Adolescente vence batalha contra câncer ósseo raro após dores nas costas ignoradas inicialmente

Ao sentir as primeiras dores nas costas, Júlia, de 16 anos, acreditou se tratar de algo comum na rotina escolar. O que parecia um desconforto passageiro, no entanto, revelou um diagnóstico devastador: Sarcoma de Ewing, um tipo raro e agressivo de câncer ósseo que atinge principalmente crianças e adolescentes.

Moradora de Brasília (DF), a estudante viu sua vida mudar completamente no último ano. Após exames iniciais que indicaram pneumonia, a persistência da dor levou a família a buscar investigação mais aprofundada. A tomografia e, posteriormente, a biópsia confirmaram o tumor.

“No momento, perdemos o chão”, relembra a mãe, Danielle Rodrigues Junqueira, de 48 anos. “Entreguei tudo nas mãos de Deus para nos dar força.”

Jornada intensa de tratamento

O tratamento levou a família a São Paulo, onde Júlia foi acompanhada pela oncologista pediátrica Carla Macedo, especialista em sarcomas ósseos no Hospital Samaritano Higienópolis. A adolescente precisou se afastar da escola e enfrentar uma rotina exaustiva.

Inicialmente, foram seis ciclos de quimioterapia. Em seguida, Júlia passou por uma cirurgia de alta complexidade para retirada de três costelas e implantação de prótese de titânio. Depois do procedimento, ainda enfrentou mais oito sessões de quimioterapia, realizadas a cada 21 dias.

A queda de cabelo foi um dos momentos mais marcantes do processo. “Foi o que mais a impactou”, conta a mãe.

Mesmo longe de casa, Júlia contou com o apoio constante dos amigos e o carinho especial de suas calopsitas, que foram levadas para São Paulo para ajudá-la emocionalmente durante o tratamento.

Neste mês, a adolescente concluiu a última sessão de quimioterapia — um marco de esperança após meses de incertezas.

O que é o Sarcoma de Ewing?

Os sarcomas ósseos são tumores primários que se desenvolvem nos ossos.
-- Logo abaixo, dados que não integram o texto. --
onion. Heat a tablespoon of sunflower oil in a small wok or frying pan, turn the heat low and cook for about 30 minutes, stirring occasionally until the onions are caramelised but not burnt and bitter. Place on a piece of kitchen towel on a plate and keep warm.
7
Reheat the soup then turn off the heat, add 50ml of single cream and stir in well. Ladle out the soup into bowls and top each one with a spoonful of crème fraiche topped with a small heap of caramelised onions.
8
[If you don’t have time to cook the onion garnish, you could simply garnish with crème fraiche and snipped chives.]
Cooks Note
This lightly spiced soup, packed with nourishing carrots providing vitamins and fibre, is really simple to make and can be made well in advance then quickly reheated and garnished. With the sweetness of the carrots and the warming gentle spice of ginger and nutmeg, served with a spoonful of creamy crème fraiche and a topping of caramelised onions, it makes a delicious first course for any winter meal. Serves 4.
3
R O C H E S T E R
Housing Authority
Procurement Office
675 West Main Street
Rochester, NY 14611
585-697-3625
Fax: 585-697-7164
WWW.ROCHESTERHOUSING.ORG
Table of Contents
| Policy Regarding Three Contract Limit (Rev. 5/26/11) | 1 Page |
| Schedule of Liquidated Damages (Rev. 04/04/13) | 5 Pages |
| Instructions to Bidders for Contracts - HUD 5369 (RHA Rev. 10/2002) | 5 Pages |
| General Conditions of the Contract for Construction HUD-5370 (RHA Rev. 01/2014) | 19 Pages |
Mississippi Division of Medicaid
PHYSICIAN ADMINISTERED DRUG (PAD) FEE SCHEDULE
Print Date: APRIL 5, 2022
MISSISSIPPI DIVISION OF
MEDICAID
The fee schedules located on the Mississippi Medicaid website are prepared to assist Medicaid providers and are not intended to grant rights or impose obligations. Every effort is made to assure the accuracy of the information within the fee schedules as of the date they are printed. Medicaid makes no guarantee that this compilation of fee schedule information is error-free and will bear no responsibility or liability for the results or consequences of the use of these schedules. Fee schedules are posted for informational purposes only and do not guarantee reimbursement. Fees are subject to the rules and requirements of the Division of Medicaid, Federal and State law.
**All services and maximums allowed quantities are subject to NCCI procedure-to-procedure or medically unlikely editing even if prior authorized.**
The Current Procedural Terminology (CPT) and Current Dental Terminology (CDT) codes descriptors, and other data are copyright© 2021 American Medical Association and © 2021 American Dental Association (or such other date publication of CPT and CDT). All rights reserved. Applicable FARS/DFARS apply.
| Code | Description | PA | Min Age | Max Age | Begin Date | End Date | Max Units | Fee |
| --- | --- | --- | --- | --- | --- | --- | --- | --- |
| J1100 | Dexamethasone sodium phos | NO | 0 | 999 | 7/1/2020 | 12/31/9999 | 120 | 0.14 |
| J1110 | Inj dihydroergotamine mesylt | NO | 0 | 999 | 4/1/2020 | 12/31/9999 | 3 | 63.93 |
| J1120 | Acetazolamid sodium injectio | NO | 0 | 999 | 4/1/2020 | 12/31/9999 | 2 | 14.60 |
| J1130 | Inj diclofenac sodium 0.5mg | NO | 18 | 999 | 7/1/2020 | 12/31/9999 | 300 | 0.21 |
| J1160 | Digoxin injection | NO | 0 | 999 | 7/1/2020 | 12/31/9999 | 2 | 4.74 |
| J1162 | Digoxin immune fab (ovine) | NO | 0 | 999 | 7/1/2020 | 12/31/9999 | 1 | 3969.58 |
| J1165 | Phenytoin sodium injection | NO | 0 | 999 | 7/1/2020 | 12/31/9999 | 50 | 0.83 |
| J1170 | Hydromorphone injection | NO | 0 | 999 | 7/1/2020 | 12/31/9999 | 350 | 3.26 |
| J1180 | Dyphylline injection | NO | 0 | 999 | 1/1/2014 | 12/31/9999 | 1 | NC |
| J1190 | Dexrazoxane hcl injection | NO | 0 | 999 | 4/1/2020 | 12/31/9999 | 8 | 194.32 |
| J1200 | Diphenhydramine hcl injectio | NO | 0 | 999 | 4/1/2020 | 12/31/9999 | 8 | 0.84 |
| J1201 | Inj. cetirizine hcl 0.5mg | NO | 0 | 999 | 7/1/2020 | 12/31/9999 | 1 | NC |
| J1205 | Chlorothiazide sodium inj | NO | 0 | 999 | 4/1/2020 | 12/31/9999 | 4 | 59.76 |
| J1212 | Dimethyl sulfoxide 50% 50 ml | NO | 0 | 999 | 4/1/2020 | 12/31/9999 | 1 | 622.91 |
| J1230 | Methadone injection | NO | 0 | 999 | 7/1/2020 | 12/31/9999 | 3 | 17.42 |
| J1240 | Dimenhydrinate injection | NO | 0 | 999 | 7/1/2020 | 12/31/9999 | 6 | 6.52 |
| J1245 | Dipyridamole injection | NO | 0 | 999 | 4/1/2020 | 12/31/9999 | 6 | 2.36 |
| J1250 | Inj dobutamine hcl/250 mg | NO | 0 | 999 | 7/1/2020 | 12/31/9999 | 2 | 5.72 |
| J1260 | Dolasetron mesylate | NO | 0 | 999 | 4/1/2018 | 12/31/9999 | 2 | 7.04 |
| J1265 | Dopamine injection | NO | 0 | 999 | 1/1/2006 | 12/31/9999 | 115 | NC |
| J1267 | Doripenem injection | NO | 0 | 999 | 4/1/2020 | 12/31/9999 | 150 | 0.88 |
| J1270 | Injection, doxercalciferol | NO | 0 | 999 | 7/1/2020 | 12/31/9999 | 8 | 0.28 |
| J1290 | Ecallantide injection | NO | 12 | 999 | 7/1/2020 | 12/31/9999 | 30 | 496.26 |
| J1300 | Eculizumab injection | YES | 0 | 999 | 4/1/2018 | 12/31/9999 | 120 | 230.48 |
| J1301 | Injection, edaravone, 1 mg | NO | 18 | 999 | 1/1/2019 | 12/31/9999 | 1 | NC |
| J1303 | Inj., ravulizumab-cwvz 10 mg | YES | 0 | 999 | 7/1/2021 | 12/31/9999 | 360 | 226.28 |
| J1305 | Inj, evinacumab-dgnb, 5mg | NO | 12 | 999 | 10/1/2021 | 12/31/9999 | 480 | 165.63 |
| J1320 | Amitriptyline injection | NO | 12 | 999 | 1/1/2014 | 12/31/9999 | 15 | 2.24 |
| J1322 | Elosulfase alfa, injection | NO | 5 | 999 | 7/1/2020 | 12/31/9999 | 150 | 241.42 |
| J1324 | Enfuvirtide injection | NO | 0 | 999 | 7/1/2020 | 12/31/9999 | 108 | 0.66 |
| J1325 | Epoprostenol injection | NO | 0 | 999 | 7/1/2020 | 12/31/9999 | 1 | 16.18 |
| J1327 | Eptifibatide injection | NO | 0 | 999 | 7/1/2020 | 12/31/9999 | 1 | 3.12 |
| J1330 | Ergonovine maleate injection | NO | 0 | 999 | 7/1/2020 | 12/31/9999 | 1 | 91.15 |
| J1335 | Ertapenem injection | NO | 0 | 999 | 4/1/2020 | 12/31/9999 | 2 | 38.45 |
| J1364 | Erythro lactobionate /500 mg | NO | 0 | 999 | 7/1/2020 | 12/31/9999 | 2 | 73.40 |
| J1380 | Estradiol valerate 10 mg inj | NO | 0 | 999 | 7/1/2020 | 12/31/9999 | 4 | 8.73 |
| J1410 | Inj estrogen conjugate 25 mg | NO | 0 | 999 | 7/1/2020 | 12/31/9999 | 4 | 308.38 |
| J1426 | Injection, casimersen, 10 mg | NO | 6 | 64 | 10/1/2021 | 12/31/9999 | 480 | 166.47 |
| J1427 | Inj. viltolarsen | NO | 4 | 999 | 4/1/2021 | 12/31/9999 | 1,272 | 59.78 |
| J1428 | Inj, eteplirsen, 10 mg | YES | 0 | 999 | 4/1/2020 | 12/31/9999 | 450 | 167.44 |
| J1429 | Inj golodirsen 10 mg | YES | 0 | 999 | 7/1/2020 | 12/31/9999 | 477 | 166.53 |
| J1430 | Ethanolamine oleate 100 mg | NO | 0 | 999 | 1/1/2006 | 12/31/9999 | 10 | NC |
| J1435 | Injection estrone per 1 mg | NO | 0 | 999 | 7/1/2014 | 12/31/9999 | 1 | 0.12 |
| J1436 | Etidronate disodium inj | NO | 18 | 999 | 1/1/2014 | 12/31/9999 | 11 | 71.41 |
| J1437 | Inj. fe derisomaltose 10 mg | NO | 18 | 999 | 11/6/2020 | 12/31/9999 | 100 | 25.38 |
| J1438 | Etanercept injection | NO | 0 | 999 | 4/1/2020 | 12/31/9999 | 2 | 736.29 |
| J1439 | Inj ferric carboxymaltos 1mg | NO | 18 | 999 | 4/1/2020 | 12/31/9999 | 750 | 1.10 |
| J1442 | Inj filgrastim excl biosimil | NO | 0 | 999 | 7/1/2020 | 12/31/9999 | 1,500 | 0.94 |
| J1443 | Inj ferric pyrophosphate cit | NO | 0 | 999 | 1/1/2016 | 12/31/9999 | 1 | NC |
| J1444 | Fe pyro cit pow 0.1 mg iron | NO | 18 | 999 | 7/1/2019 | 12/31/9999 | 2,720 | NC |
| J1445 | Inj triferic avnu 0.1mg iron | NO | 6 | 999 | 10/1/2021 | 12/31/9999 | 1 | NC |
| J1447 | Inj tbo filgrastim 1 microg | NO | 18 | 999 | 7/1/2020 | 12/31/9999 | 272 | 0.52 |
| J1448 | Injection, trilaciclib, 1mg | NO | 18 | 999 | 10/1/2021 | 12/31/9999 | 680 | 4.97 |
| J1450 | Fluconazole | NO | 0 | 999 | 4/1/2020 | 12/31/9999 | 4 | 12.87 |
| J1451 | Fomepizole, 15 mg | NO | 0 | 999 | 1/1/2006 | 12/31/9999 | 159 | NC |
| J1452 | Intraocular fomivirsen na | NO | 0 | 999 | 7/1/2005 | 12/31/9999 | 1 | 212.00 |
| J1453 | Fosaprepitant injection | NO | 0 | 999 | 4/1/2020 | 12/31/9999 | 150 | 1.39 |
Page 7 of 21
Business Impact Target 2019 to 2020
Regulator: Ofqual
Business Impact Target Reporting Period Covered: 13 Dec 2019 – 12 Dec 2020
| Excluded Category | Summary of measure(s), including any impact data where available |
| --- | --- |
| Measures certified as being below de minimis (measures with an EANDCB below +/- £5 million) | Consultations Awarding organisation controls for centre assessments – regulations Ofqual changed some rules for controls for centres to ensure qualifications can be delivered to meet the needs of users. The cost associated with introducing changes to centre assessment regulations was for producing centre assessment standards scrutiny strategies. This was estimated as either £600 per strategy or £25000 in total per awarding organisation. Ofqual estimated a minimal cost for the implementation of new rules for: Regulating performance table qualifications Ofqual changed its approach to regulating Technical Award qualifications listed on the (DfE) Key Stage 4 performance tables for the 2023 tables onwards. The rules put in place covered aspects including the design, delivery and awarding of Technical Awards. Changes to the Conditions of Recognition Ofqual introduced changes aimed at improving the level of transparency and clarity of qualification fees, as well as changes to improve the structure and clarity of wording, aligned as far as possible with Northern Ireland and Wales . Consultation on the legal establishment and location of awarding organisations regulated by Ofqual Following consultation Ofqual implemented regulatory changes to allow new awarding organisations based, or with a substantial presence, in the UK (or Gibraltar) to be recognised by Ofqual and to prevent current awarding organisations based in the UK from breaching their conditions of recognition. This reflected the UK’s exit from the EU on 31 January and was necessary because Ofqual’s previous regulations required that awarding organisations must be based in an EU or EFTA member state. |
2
Entre adolescentes, os mais comuns são o osteossarcoma e o Sarcoma de Ewing.

O Sarcoma de Ewing é o segundo tumor ósseo maligno mais frequente na infância e adolescência. Trata-se de um câncer agressivo, associado a uma alteração genética específica, geralmente envolvendo os genes EWS e FLI1.

Os principais sintomas incluem:

• Dor óssea persistente, principalmente à noite
• Inchaço ou presença de massa
• Febre sem causa aparente
• Perda de peso e fadiga
• Fraturas espontâneas

O diagnóstico exige exames de imagem e confirmação por biópsia. O tratamento é multidisciplinar, envolvendo quimioterapia, cirurgia e, em alguns casos, radioterapia.

Alerta para os pais

Para Danielle, a principal lição é clara: não ignorar sinais persistentes. “Não se pode ignorar nenhuma dor. Temos que investigar. Nunca imaginei que minha filha teria essa doença.”

Histórias como a de Júlia reforçam a importância do diagnóstico precoce e da atenção aos sintomas, especialmente na adolescência — fase de maior incidência desse tipo de tumor.